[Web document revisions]
=-=-=
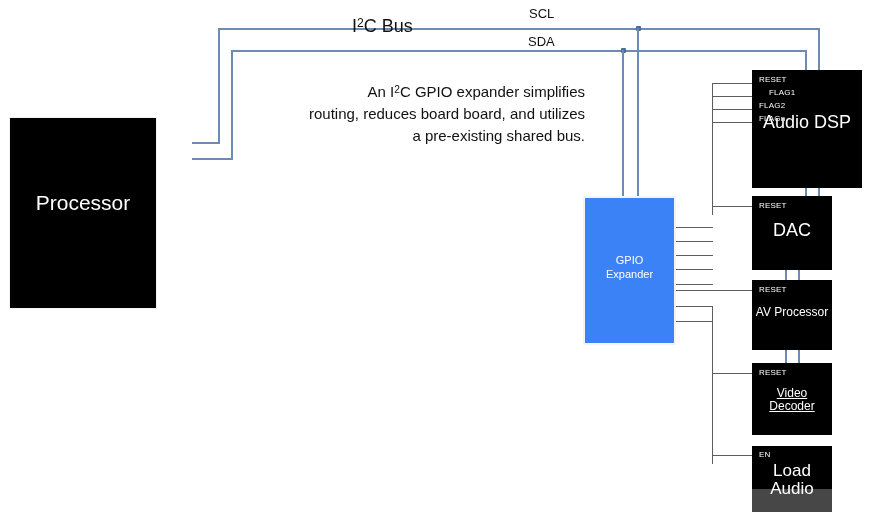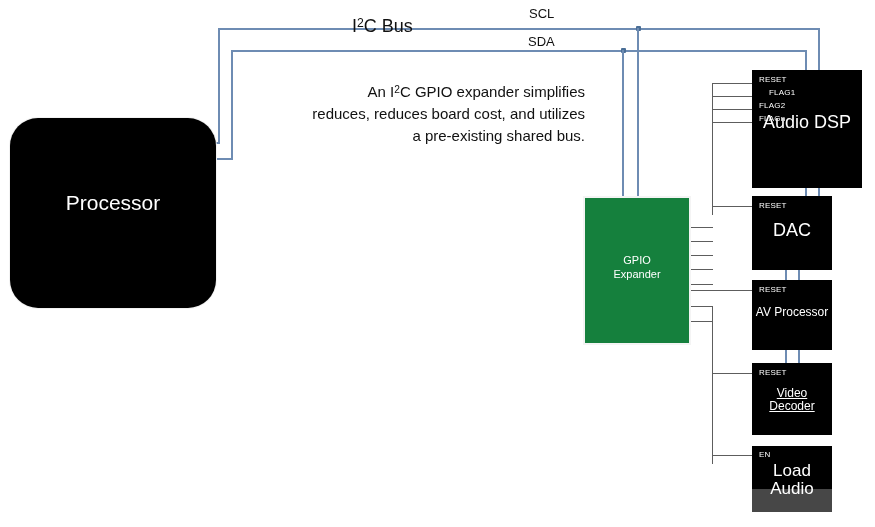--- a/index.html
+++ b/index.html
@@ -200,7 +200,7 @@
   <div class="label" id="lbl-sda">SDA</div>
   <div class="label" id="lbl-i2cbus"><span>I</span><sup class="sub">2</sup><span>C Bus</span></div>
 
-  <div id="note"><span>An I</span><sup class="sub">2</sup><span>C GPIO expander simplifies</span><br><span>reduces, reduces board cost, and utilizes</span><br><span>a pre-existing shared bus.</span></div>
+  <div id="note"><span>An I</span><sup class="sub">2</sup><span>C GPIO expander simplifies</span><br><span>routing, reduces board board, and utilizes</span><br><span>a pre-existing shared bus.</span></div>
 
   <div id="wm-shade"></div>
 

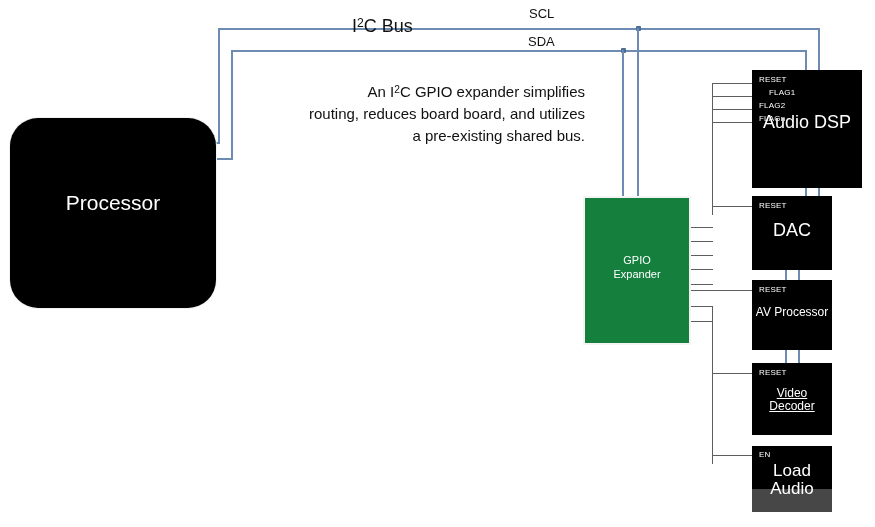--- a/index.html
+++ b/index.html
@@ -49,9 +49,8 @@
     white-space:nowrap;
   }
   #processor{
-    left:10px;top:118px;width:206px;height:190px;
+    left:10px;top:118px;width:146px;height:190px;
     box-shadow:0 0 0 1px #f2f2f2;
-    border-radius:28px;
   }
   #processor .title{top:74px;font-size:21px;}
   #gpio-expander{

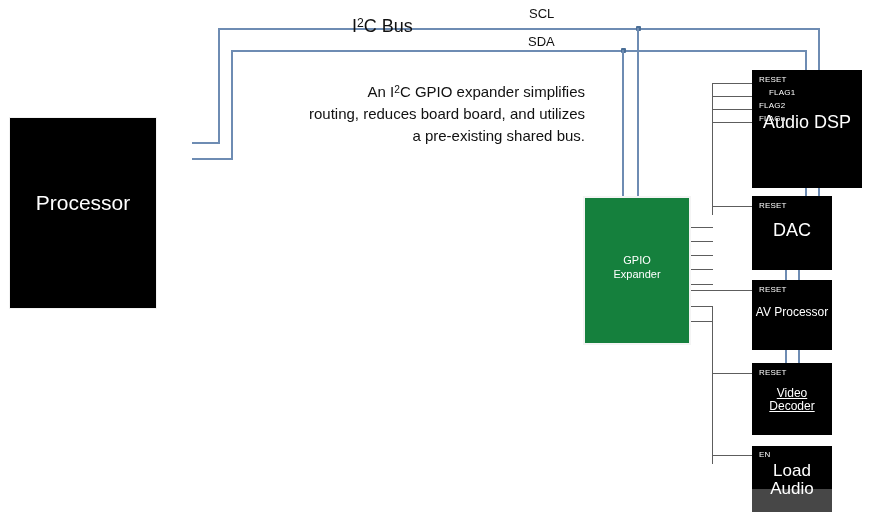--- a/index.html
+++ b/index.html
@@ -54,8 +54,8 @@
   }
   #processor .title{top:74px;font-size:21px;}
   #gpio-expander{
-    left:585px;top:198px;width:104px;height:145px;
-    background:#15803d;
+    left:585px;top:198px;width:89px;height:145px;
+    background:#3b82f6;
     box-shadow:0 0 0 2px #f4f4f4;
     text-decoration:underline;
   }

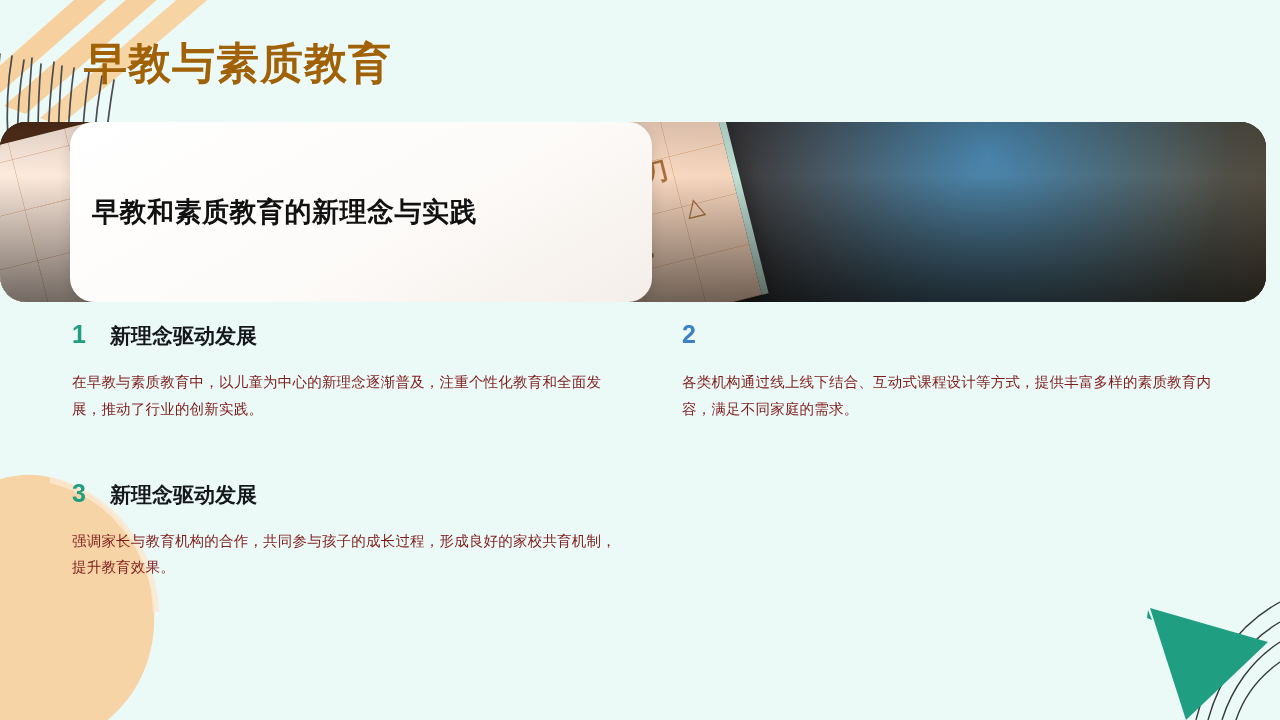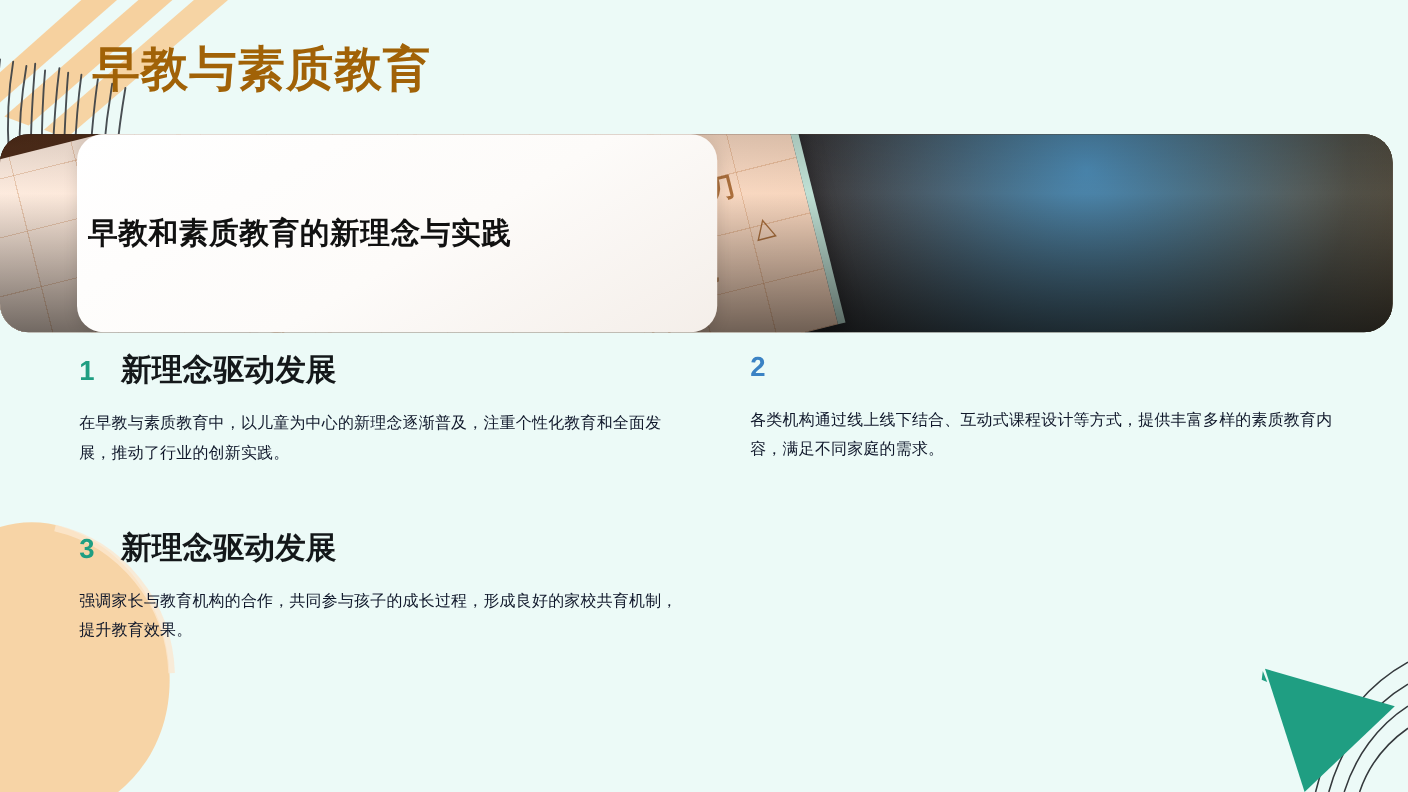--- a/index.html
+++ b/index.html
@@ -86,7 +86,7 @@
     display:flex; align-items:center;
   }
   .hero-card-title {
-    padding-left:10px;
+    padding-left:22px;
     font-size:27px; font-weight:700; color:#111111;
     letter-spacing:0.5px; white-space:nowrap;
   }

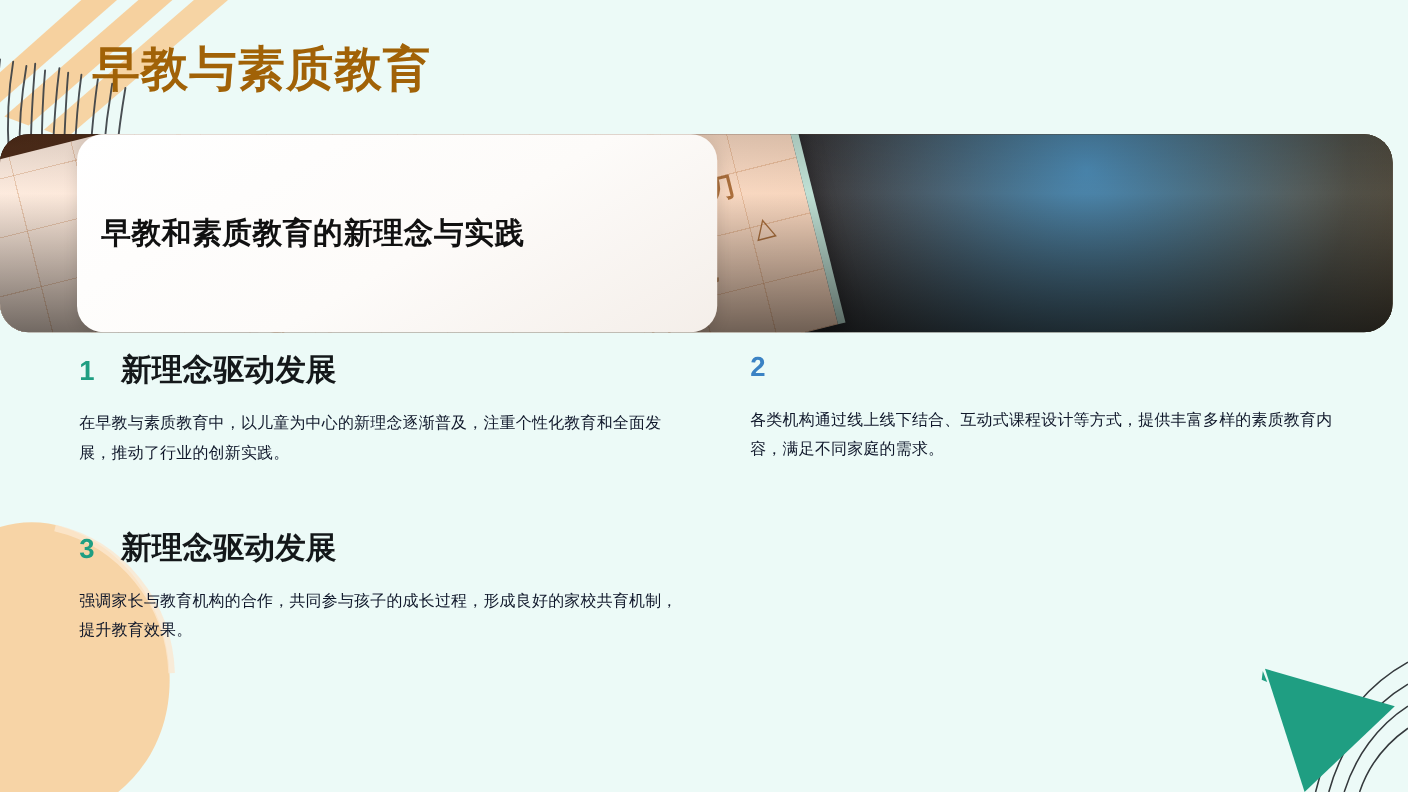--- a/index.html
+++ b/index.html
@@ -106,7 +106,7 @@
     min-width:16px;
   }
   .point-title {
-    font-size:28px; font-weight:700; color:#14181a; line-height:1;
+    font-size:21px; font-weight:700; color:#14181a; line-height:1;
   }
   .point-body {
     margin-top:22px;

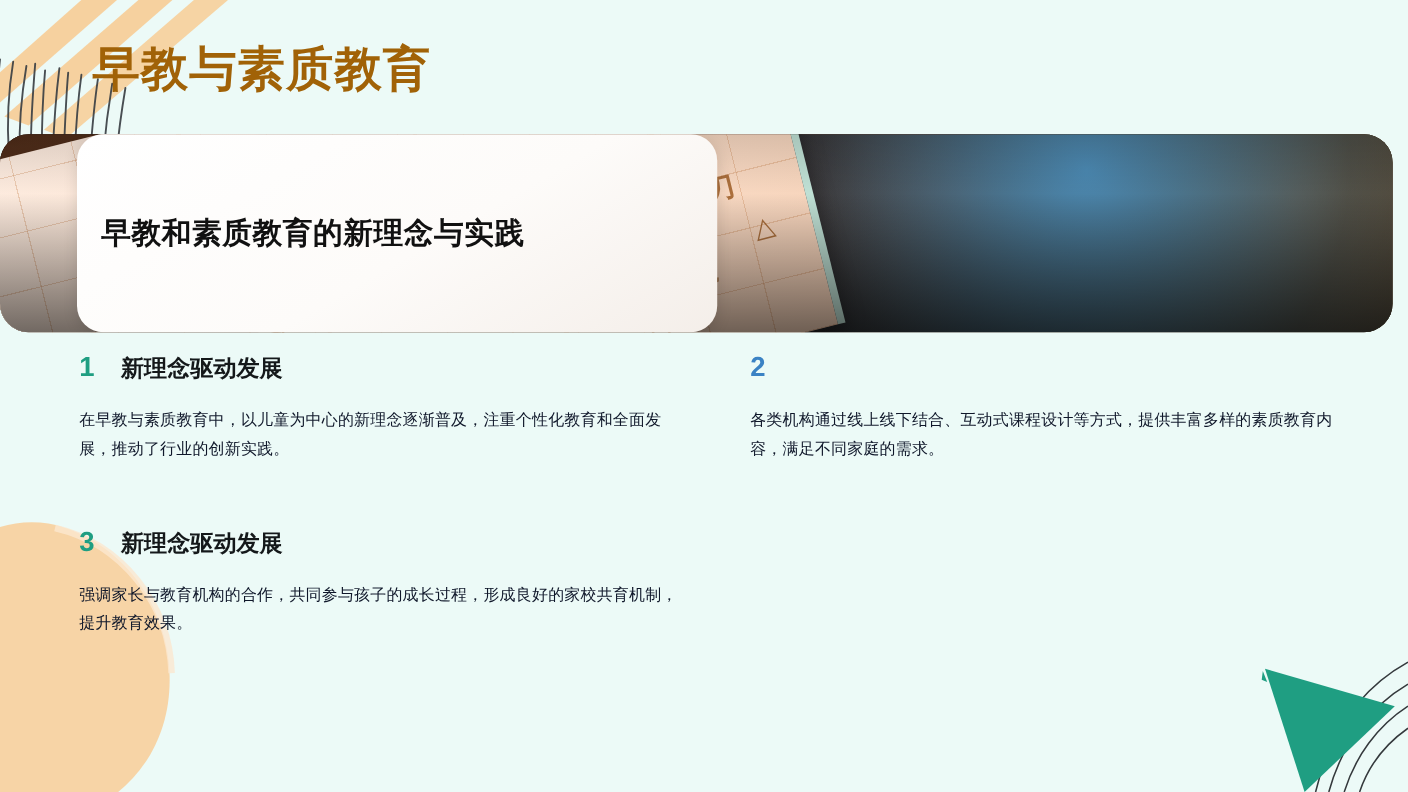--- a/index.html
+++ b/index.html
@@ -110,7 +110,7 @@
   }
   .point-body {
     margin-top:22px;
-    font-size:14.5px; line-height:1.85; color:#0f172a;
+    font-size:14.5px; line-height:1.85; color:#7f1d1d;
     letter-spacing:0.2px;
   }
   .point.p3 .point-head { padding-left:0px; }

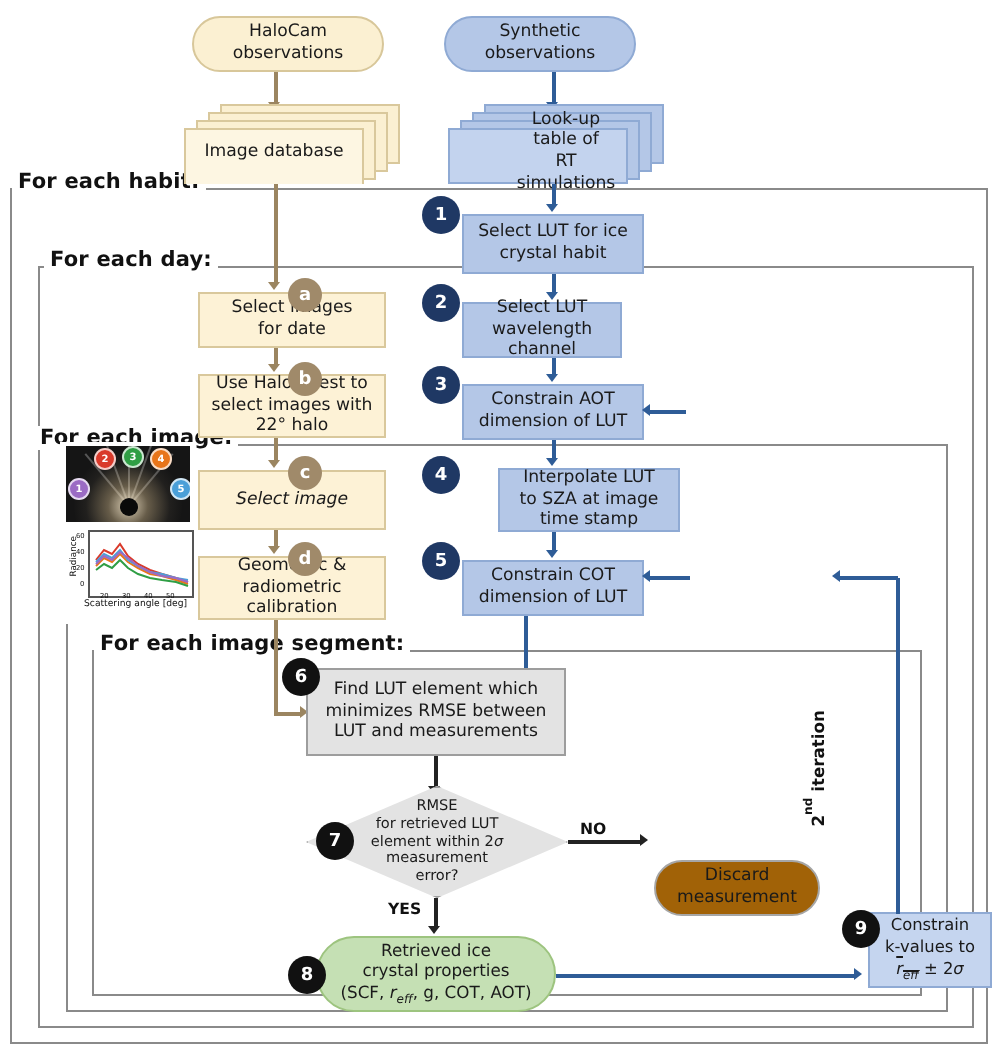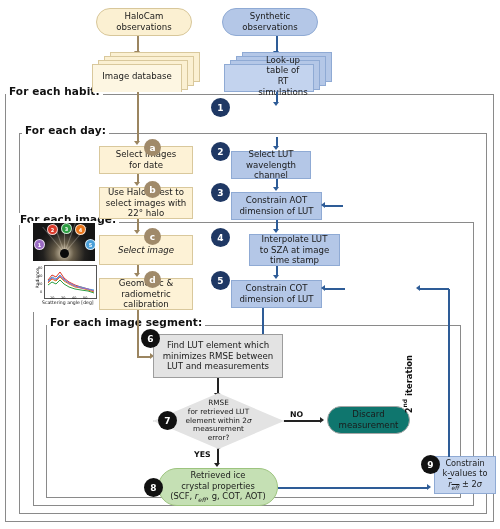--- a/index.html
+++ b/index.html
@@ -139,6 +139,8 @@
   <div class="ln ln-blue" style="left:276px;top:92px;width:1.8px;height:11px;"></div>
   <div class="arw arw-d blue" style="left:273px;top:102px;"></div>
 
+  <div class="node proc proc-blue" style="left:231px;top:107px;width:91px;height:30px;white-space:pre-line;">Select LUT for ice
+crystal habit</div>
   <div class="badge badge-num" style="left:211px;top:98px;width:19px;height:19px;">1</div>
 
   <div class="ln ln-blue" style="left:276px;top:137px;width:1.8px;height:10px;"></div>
=-=-=
**REQUIRED ACTION:** Only the text of the entries belongs in the answer, copied exactly; the pictures stay out.

**EXERCISE RESULT:**
--- a/index.html
+++ b/index.html
@@ -200,7 +200,7 @@
   <div class="label" id="lbl-sda">SDA</div>
   <div class="label" id="lbl-i2cbus"><span>I</span><sup class="sub">2</sup><span>C Bus</span></div>
 
-  <div id="note"><span>An I</span><sup class="sub">2</sup><span>C GPIO expander simplifies</span><br><span>reduces, reduces board cost, and utilizes</span><br><span>a pre-existing shared bus.</span></div>
+  <div id="note"><span>An I</span><sup class="sub">2</sup><span>C GPIO expander simplifies</span><br><span>routing, reduces board board, and utilizes</span><br><span>a pre-existing shared bus.</span></div>
 
   <div id="wm-shade"></div>
 

--- a/index.html
+++ b/index.html
@@ -49,9 +49,8 @@
     white-space:nowrap;
   }
   #processor{
-    left:10px;top:118px;width:206px;height:190px;
+    left:10px;top:118px;width:146px;height:190px;
     box-shadow:0 0 0 1px #f2f2f2;
-    border-radius:28px;
   }
   #processor .title{top:74px;font-size:21px;}
   #gpio-expander{

--- a/index.html
+++ b/index.html
@@ -54,8 +54,8 @@
   }
   #processor .title{top:74px;font-size:21px;}
   #gpio-expander{
-    left:585px;top:198px;width:104px;height:145px;
-    background:#15803d;
+    left:585px;top:198px;width:89px;height:145px;
+    background:#3b82f6;
     box-shadow:0 0 0 2px #f4f4f4;
     text-decoration:underline;
   }

--- a/index.html
+++ b/index.html
@@ -86,7 +86,7 @@
     display:flex; align-items:center;
   }
   .hero-card-title {
-    padding-left:10px;
+    padding-left:22px;
     font-size:27px; font-weight:700; color:#111111;
     letter-spacing:0.5px; white-space:nowrap;
   }

--- a/index.html
+++ b/index.html
@@ -106,7 +106,7 @@
     min-width:16px;
   }
   .point-title {
-    font-size:28px; font-weight:700; color:#14181a; line-height:1;
+    font-size:21px; font-weight:700; color:#14181a; line-height:1;
   }
   .point-body {
     margin-top:22px;

--- a/index.html
+++ b/index.html
@@ -110,7 +110,7 @@
   }
   .point-body {
     margin-top:22px;
-    font-size:14.5px; line-height:1.85; color:#0f172a;
+    font-size:14.5px; line-height:1.85; color:#7f1d1d;
     letter-spacing:0.2px;
   }
   .point.p3 .point-head { padding-left:0px; }

--- a/index.html
+++ b/index.html
@@ -139,6 +139,8 @@
   <div class="ln ln-blue" style="left:276px;top:92px;width:1.8px;height:11px;"></div>
   <div class="arw arw-d blue" style="left:273px;top:102px;"></div>
 
+  <div class="node proc proc-blue" style="left:231px;top:107px;width:91px;height:30px;white-space:pre-line;">Select LUT for ice
+crystal habit</div>
   <div class="badge badge-num" style="left:211px;top:98px;width:19px;height:19px;">1</div>
 
   <div class="ln ln-blue" style="left:276px;top:137px;width:1.8px;height:10px;"></div>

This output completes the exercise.